Each network interface of a SonicWALL NGFW appliance should be connected to a separate switch or VLAN. (Exceptions: PortShield / Link Aggregation / Port Redundancy features).
No unconfigured / unassigned SonicWALL firewall interface should be connected physically to routers, modems, switches or hosts. Either connect and configure the interface, or don’t do either.
Never configure any WAN zone interface on a SonicWALL firewall and then leave it disconnected. Either connect and configure the interface, or don’t do either.
If you do configure the interface and save it, for a future WAN deployment, and then unassign it, SonicOS will remember the IP address, Subnet Mask and Default Gateway settings you used and show then to you the next time you assign it to WAN zone.

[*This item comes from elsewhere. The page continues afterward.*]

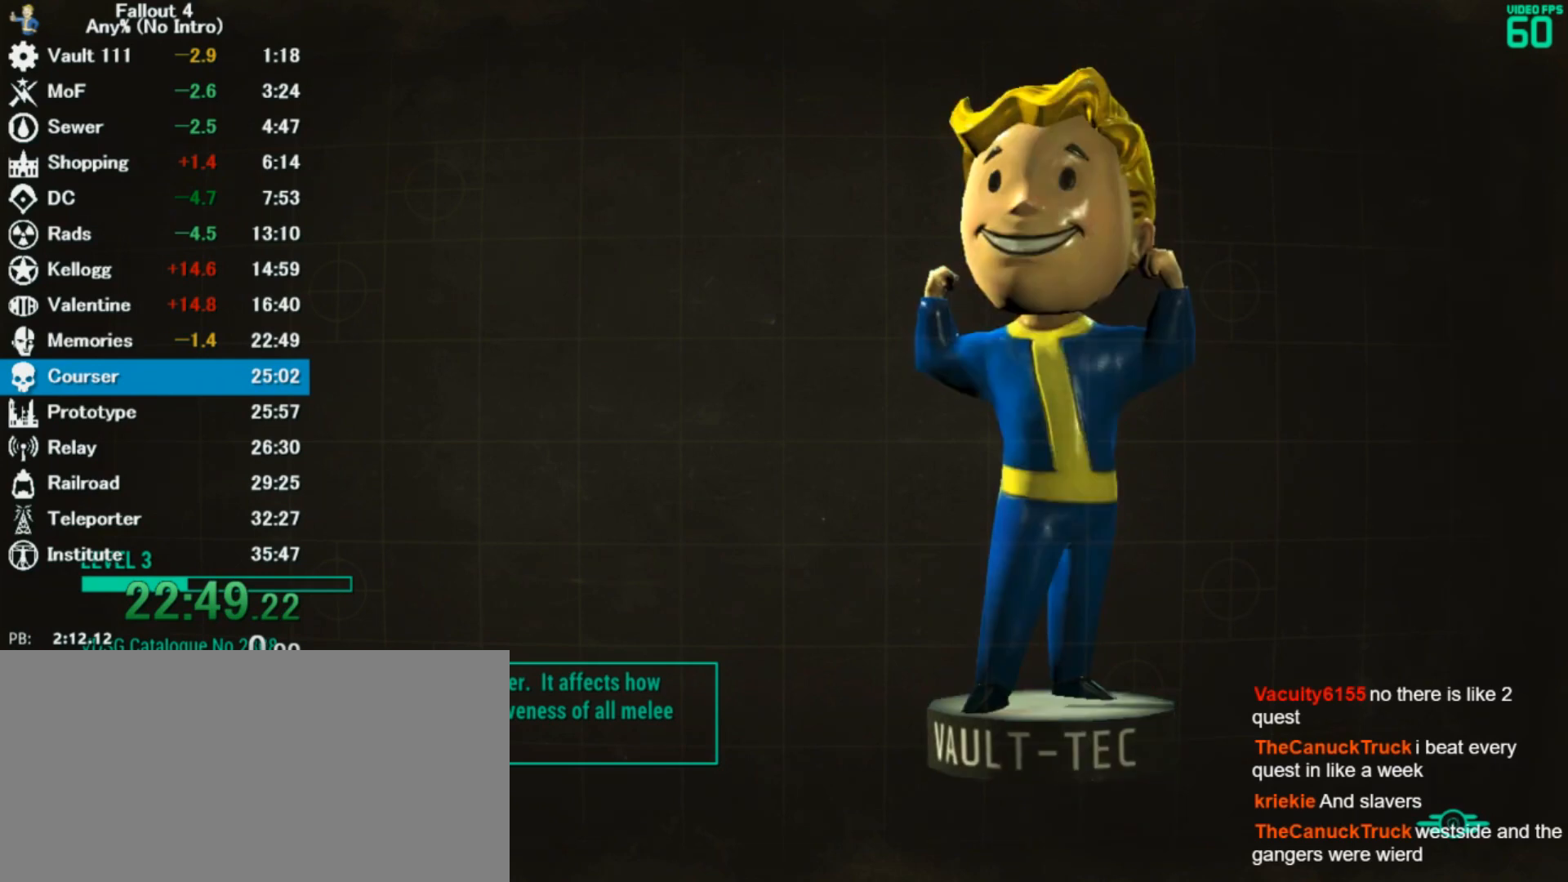
{"keys": [], "mouse": [], "events": []}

The X1 interface by default on all SonicWALL firewalls is a WAN in DHCP mode with an IP address of 0.0.0.0. In older firmware versions, X1 by default was a WAN in static mode with an IP address of 0.0.0.0. It should only be used with valid, non-zero IP address settings, or configured for DHCP or PPPoE. It should be changed to status "Unassigned," if it will not be used, when another interface like X2 or X16 will be the primary WAN instead. One common reason this is done on our higher end NSA, NSa, SuperMassive or NSsp models is to use a 10-Gbps interface for WAN, instead of the slower 1-Gbps X1.

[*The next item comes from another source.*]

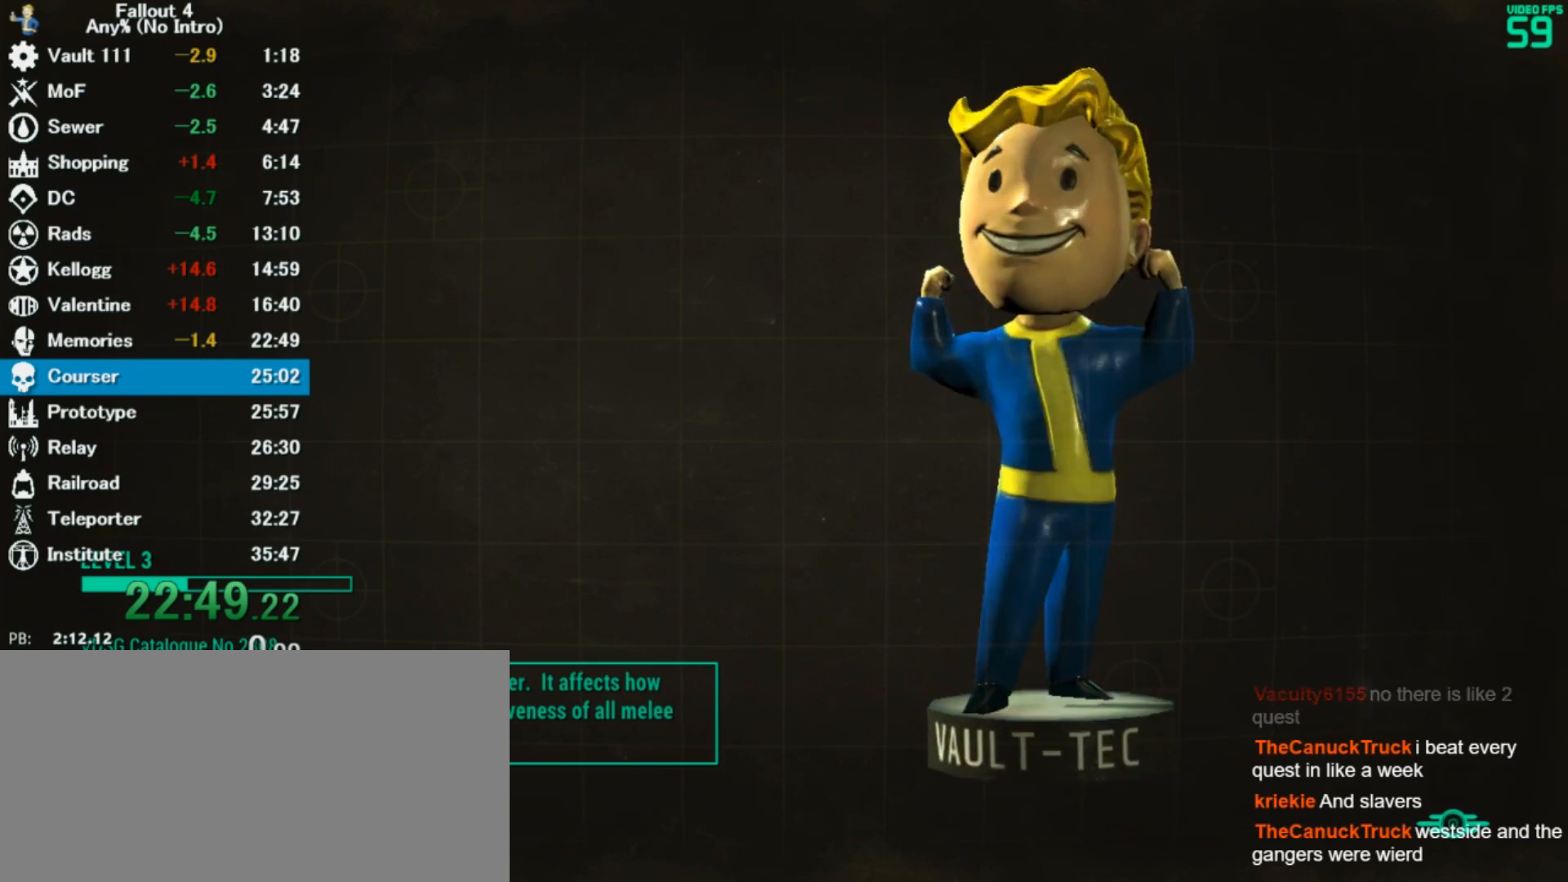
{"keys": [], "mouse": [], "events": []}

SonicOS has special code in it which is triggered by the presence of WAN interfaces (such as creation of automatic objects, routes, access rules, NAT Policies).
The Properties of the X1 WAN interface of an NSa-2650 Firewall is pictured below, Advanced tab, with its default values:
Link Speed: Auto-Negotiate.
WAN interface MTU is 1500 bytes.
The checkbox "Fragment non-VPN outbound packets larger than this Interface’s MTU" is enabled.

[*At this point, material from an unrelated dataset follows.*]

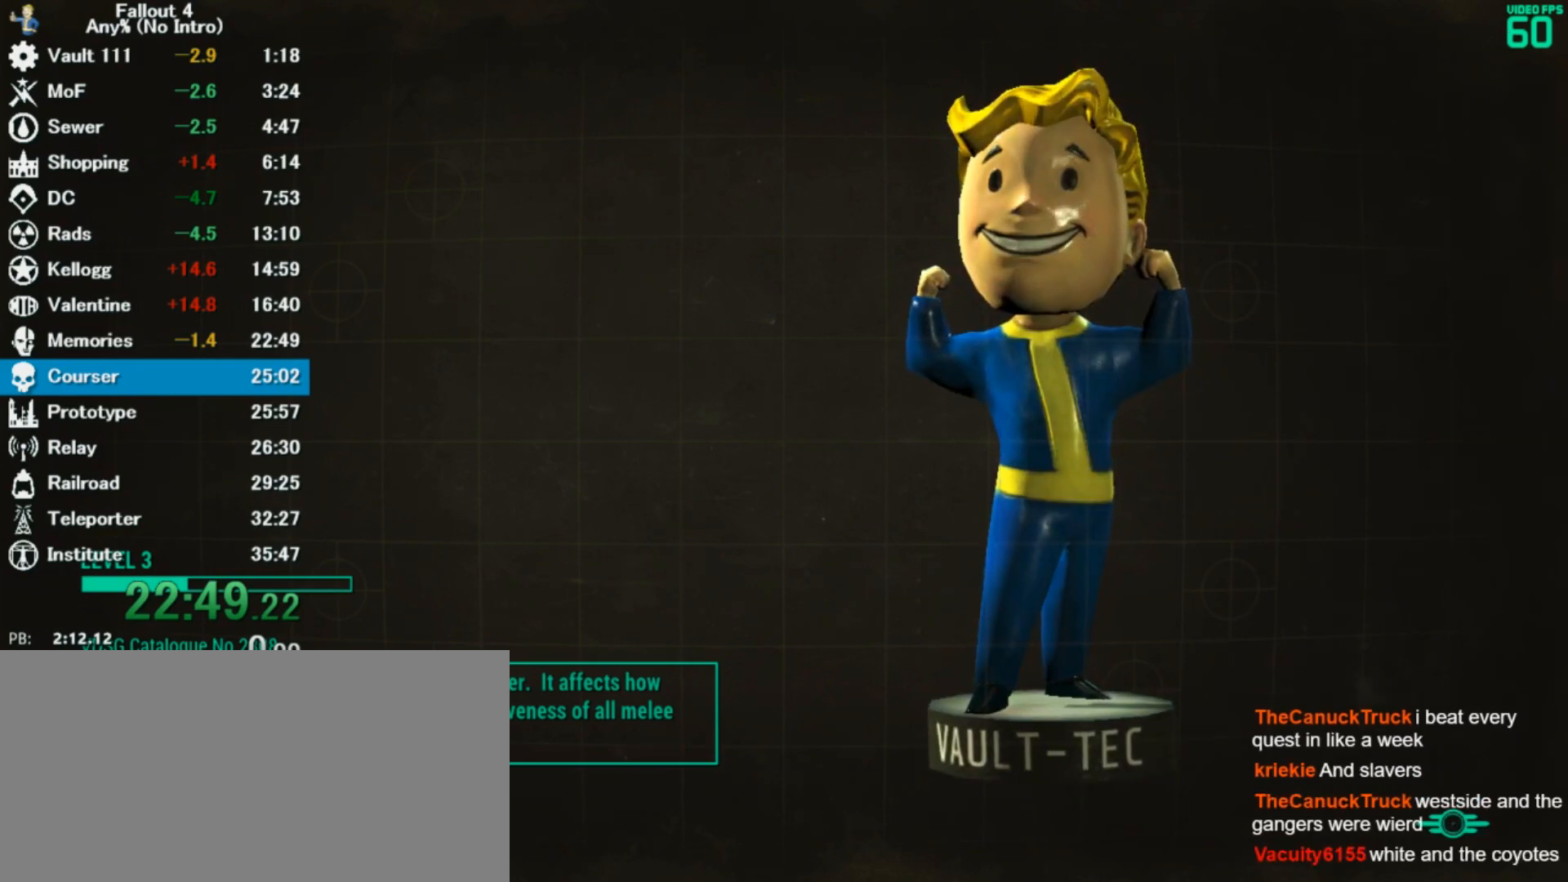
{"keys": [], "mouse": [], "events": []}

Ignore DF Bit is disabled.
The checkbox "Do not send ICMP Fragmentation Needed for outbound packets larger than the MTU" is disabled.
This combination of settings is a Best Practice. Adjustments can be made with care.
SonicWALL NGFW appliances come with the Network > Failover & LB feature enabled globally. The checkbox for this is "Enable Load Balancing." Do not turn it off, even if you have only one WAN interface. The Load Balancing code is what pushes SonicOS to work hard to make both WAN Interfaces and the things that rely on it (VPNs, Security Services) highly reliable. Disabling it can have unexpected consequences.
There are a few deployment scenarios and addressing modes in which you must disable it (and messages will appear in the web UI saying so). These are Layer 2 Bridge Mode or Wired Mode pairs involving WANs in the Default LB group.